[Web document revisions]

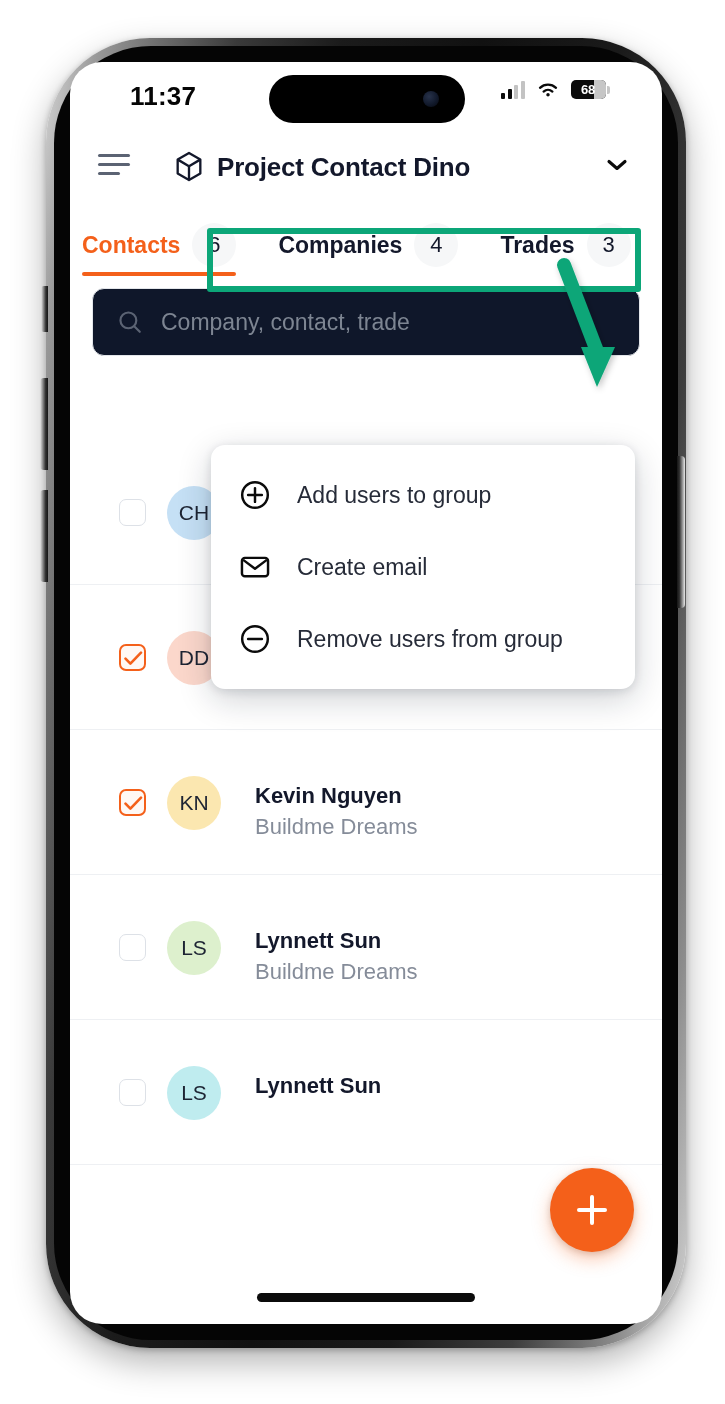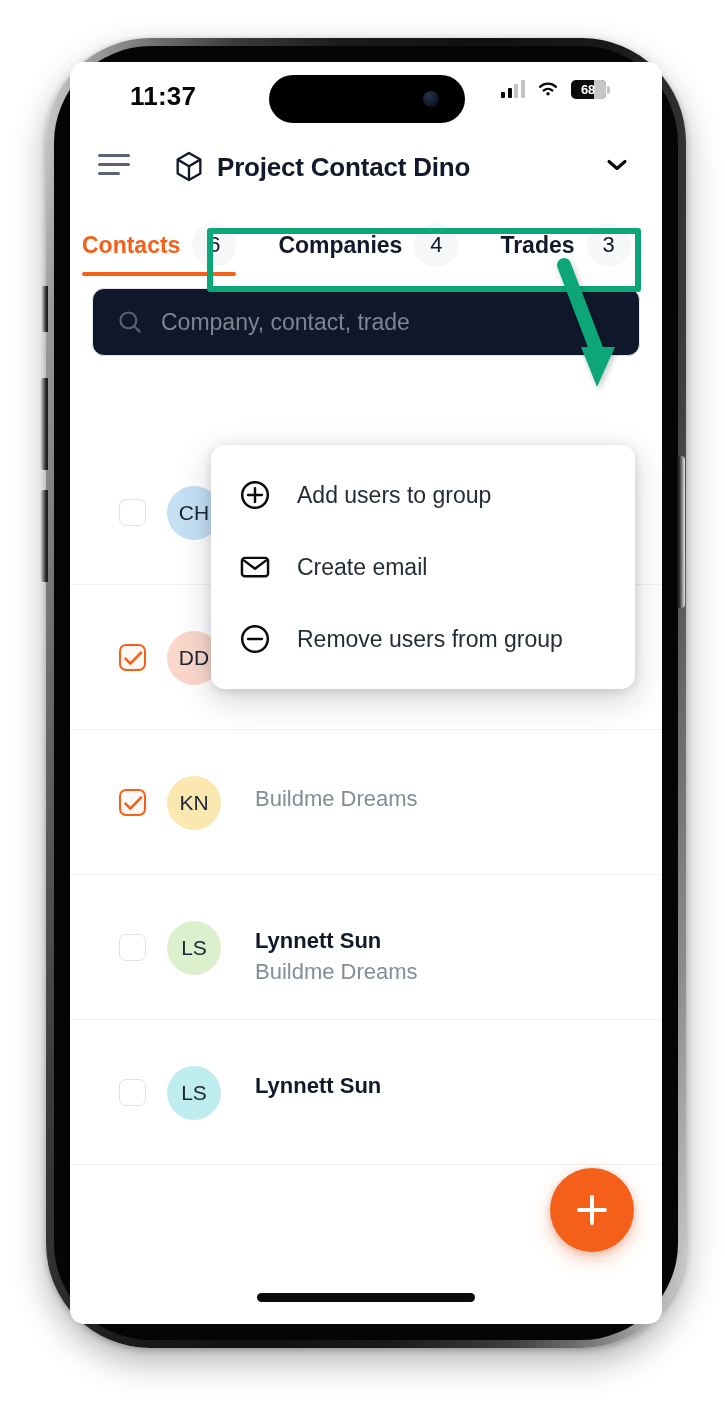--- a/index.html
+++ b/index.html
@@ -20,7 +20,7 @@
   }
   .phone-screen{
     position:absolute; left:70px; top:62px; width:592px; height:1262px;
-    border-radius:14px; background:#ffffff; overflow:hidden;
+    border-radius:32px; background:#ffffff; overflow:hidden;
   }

■ **Action item**:
Each record above goes into the copy unchanged; the pictures do not.

■ **Expected output**:
--- a/index.html
+++ b/index.html
@@ -20,7 +20,7 @@
   }
   .phone-screen{
     position:absolute; left:70px; top:62px; width:592px; height:1262px;
-    border-radius:14px; background:#ffffff; overflow:hidden;
+    border-radius:32px; background:#ffffff; overflow:hidden;
   }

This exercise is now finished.